## GIVEN DATA:
☆ ☆ ☆ ☆ ☆
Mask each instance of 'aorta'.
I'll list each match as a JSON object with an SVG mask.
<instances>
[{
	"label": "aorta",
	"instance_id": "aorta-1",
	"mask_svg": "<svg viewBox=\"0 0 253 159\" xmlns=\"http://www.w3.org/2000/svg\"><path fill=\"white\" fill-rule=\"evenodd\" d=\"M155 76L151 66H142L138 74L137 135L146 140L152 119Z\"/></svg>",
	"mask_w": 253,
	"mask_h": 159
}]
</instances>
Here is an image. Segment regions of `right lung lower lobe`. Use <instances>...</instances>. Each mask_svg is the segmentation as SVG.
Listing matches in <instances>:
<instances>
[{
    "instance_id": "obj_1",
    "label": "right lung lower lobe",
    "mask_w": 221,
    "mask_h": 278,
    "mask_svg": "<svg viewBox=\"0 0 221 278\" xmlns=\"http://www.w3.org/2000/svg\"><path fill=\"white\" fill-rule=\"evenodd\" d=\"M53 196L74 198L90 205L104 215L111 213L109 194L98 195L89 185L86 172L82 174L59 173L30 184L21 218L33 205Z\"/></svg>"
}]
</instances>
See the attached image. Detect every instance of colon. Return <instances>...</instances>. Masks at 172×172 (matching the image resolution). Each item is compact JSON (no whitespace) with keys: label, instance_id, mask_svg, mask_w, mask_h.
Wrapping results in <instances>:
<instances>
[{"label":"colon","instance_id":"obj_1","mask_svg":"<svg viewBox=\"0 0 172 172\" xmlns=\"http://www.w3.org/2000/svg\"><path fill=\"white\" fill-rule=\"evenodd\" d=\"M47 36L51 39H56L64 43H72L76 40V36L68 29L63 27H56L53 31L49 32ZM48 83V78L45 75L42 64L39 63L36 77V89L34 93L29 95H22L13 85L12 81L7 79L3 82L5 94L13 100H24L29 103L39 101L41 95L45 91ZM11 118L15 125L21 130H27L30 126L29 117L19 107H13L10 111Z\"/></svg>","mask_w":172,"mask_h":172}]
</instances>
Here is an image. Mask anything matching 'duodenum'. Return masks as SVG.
☆ ☆ ☆ ☆ ☆
## STATED TASK:
Recast every line of the items above as a Markdown table with two columns, Row and Line. Number each row and leave out blank lines.

## THE ANSWER:
| Row | Line |
|---|---|
| 1 | Mask each instance of 'aorta'. |
| 2 | I'll list each match as a JSON object with an SVG mask. |
| 3 | <instances> |
| 4 | [{ |
| 5 | 	"label": "aorta", |
| 6 | 	"instance_id": "aorta-1", |
| 7 | 	"mask_svg": "<svg viewBox=\"0 0 253 159\" xmlns=\"http://www.w3.org/2000/svg\"><path fill=\"white\" fill-rule=\"evenodd\" d=\"M155 76L151 66H142L138 74L137 135L146 140L152 119Z\"/></svg>", |
| 8 | 	"mask_w": 253, |
| 9 | 	"mask_h": 159 |
| 10 | }] |
| 11 | </instances> |
| 12 | Here is an image. Segment regions of `right lung lower lobe`. Use <instances>...</instances>. Each mask_svg is the segmentation as SVG. |
| 13 | Listing matches in <instances>: |
| 14 | <instances> |
| 15 | [{ |
| 16 |     "instance_id": "obj_1", |
| 17 |     "label": "right lung lower lobe", |
| 18 |     "mask_w": 221, |
| 19 |     "mask_h": 278, |
| 20 |     "mask_svg": "<svg viewBox=\"0 0 221 278\" xmlns=\"http://www.w3.org/2000/svg\"><path fill=\"white\" fill-rule=\"evenodd\" d=\"M53 196L74 198L90 205L104 215L111 213L109 194L98 195L89 185L86 172L82 174L59 173L30 184L21 218L33 205Z\"/></svg>" |
| 21 | }] |
| 22 | </instances> |
| 23 | See the attached image. Detect every instance of colon. Return <instances>...</instances>. Masks at 172×172 (matching the image resolution). Each item is compact JSON (no whitespace) with keys: label, instance_id, mask_svg, mask_w, mask_h. |
| 24 | Wrapping results in <instances>: |
| 25 | <instances> |
| 26 | [{"label":"colon","instance_id":"obj_1","mask_svg":"<svg viewBox=\"0 0 172 172\" xmlns=\"http://www.w3.org/2000/svg\"><path fill=\"white\" fill-rule=\"evenodd\" d=\"M47 36L51 39H56L64 43H72L76 40V36L68 29L63 27H56L53 31L49 32ZM48 83V78L45 75L42 64L39 63L36 77V89L34 93L29 95H22L13 85L12 81L7 79L3 82L5 94L13 100H24L29 103L39 101L41 95L45 91ZM11 118L15 125L21 130H27L30 126L29 117L19 107H13L10 111Z\"/></svg>","mask_w":172,"mask_h":172}] |
| 27 | </instances> |
| 28 | Here is an image. Mask anything matching 'duodenum'. Return masks as SVG. |